Vous souvenez-vous de l’affaire Shafia? C’était le 30 juin 2009. Quatre femmes, dont trois sœurs, étaient retrouvées mortes dans le canal de Kingston, en Ontario. Les Shafia habitaient Montréal. Avant de mourir, les trois sœurs avaient demandé de l’aide à plusieurs organismes, plus d’une fois, parce qu’elles craignaient pour leur vie. Sans résultat. Elles étaient, comme on l’a dit par la suite, passées sous le radar.
Une nouvelle affaire Shafia est-elle possible au Québec aujourd’hui? C’est la grande question que pose la réalisatrice et productrice Raymonde Provencher dans son nouveau film-documentaire Déchirements, présenté à Télé-Québec le mercredi 25 octobre à 20 h.
C’est un fait avéré : chaque année, des Québécoises appartenant à certaines communautés culturelles sont obligées par leurs parents à contracter un mariage qu’elles ne souhaitent pas. Les victimes de mariage forcé sont généralement jeunes et beaucoup sont encore aux études. La famille profite souvent des vacances scolaires pour retourner dans le pays d’origine et organiser les noces, que ces adolescentes mineures encore sous l’autorité paternelle ne peuvent refuser.
« La problématique de la violence basée sur l’honneur est un sujet tabou! […] Il ne faut pas se leurrer : il y a des mariages forcés qui ont lieu ici, au Québec. On a probablement encore beaucoup de difficulté à accepter cette réalité-là, mais il faut nommer un chat, un chat! » nous confirme Maud Pontel, coordonnatrice au Bouclier d’Athéna, un organisme sans but lucratif qui vient en aide aux femmes victimes de violence conjugale et familiale depuis 25 ans.

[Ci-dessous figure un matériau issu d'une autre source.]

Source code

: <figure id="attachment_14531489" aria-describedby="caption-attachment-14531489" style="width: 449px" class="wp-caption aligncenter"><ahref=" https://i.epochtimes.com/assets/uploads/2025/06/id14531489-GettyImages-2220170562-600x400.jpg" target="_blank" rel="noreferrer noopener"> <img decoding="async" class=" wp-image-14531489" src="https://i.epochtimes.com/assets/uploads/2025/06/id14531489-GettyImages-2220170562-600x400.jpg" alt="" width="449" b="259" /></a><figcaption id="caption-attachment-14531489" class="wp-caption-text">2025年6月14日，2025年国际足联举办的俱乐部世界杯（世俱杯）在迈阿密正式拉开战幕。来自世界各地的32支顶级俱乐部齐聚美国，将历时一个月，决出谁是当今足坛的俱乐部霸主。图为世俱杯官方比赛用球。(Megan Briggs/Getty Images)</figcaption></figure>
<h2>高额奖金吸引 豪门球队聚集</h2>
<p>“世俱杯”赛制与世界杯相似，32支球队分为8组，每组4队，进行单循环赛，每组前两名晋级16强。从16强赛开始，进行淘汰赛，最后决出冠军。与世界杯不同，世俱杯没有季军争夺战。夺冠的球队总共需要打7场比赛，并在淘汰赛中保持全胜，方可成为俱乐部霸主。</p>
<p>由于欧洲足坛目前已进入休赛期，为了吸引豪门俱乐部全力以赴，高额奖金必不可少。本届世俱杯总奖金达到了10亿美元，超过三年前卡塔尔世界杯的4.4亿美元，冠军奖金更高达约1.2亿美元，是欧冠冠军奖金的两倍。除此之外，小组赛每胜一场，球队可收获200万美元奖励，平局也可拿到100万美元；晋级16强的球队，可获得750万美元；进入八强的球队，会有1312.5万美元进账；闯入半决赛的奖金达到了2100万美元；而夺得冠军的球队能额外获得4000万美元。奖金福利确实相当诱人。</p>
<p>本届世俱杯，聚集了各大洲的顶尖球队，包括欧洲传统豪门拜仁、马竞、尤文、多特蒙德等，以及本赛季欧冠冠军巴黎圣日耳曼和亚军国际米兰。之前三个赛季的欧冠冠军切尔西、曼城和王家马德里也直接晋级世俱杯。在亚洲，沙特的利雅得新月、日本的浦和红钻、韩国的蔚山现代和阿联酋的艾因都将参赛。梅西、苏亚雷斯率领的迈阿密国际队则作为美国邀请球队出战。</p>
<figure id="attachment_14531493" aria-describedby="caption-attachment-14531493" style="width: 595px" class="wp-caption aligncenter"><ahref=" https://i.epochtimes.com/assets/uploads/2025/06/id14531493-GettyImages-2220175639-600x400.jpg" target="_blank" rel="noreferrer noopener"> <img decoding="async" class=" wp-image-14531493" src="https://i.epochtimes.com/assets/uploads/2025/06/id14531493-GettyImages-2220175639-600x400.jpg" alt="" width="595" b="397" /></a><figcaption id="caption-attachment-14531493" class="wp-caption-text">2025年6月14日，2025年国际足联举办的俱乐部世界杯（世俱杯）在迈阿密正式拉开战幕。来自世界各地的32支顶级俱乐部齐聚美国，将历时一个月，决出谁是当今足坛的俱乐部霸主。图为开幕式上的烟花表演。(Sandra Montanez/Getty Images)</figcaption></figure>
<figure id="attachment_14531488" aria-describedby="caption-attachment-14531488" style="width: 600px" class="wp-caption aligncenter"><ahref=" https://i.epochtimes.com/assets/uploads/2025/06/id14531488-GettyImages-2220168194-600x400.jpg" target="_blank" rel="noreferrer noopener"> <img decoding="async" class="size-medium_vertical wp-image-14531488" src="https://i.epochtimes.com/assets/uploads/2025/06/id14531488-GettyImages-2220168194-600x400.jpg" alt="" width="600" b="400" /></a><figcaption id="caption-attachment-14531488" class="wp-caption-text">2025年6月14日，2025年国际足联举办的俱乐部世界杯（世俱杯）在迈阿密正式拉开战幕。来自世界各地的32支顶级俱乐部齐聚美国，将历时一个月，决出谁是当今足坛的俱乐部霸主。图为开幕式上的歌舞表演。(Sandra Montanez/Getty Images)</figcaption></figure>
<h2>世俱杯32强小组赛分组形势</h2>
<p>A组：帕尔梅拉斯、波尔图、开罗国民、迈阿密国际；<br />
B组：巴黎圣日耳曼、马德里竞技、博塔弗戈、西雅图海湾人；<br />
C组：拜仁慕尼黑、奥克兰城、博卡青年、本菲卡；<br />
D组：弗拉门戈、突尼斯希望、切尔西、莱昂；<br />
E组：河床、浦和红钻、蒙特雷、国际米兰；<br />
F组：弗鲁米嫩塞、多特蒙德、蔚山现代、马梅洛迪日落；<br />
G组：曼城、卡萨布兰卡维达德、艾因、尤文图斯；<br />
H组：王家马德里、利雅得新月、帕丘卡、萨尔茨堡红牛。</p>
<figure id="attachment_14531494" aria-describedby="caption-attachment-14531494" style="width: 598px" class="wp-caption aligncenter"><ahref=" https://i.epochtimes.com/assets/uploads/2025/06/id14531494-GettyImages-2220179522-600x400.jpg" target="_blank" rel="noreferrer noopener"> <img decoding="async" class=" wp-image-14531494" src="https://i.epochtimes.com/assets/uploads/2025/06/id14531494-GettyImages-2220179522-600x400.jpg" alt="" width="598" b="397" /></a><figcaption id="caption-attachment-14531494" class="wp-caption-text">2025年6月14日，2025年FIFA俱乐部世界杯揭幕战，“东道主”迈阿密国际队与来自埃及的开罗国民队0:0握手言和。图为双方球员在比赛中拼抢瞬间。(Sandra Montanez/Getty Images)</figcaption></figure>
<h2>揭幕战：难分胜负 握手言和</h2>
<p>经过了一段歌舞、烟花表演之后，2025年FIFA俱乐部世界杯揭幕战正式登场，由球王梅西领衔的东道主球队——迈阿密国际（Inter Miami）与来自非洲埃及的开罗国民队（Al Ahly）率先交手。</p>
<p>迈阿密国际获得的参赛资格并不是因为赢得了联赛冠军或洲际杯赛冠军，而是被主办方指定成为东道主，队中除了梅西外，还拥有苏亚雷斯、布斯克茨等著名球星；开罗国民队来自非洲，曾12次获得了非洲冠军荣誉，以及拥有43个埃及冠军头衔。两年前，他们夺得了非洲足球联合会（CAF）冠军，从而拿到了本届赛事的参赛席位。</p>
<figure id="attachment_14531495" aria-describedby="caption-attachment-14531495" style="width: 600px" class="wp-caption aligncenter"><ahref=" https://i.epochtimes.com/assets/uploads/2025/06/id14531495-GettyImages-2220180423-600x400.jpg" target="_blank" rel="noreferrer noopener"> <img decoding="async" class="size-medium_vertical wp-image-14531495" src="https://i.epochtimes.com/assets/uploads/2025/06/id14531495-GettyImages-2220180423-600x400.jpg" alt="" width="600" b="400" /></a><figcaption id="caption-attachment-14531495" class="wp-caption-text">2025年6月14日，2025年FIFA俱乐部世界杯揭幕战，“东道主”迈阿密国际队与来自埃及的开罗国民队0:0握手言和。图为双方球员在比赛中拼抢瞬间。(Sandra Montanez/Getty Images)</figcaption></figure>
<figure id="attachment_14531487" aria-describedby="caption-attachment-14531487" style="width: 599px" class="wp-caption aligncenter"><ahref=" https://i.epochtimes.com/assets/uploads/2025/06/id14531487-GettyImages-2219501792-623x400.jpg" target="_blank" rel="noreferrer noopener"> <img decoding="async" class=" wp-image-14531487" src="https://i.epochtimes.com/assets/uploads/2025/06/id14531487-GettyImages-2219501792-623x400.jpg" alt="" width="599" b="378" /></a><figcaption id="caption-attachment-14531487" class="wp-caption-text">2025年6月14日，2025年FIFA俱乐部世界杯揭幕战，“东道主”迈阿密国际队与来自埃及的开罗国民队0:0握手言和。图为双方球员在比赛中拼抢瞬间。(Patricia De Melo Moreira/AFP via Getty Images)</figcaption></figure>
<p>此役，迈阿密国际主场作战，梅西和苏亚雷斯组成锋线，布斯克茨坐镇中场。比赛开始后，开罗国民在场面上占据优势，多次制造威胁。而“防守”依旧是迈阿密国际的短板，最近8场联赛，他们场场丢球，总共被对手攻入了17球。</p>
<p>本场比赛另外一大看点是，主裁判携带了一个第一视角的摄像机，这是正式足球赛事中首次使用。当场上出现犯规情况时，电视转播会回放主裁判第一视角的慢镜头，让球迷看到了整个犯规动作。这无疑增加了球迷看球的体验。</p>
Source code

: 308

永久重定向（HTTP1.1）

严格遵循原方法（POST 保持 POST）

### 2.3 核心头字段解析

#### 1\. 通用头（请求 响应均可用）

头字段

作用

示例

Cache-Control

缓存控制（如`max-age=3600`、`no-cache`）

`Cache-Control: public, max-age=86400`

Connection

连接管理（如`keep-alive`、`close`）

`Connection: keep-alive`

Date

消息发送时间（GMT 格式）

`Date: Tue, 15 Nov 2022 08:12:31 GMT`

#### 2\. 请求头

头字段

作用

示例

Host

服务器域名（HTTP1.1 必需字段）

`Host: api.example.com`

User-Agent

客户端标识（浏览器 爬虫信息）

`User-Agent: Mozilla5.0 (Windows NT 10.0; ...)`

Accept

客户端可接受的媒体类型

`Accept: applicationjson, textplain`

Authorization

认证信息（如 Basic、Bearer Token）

Pour ces jeunes filles, la famille est une valeur fondamentale et elles dépendent financièrement de leurs parents. Elles ont souvent un réseau social peu développé à l’extérieur de la famille… et elles ne sont pas habituées à se rebeller. Tiraillées entre deux systèmes de valeurs – celui de leur famille, qui ne répond pas à leurs aspirations, et celui de la communauté qui les accueille, trop permissif selon leurs parents –, elles cherchent à affirmer leur identité au prix de liens importants qu’elles doivent parfois rompre pour leur propre sécurité. Mais comment ces jeunes filles peuvent-elles faire respecter leurs droits garantis par la Charte des droits et libertés de la personne?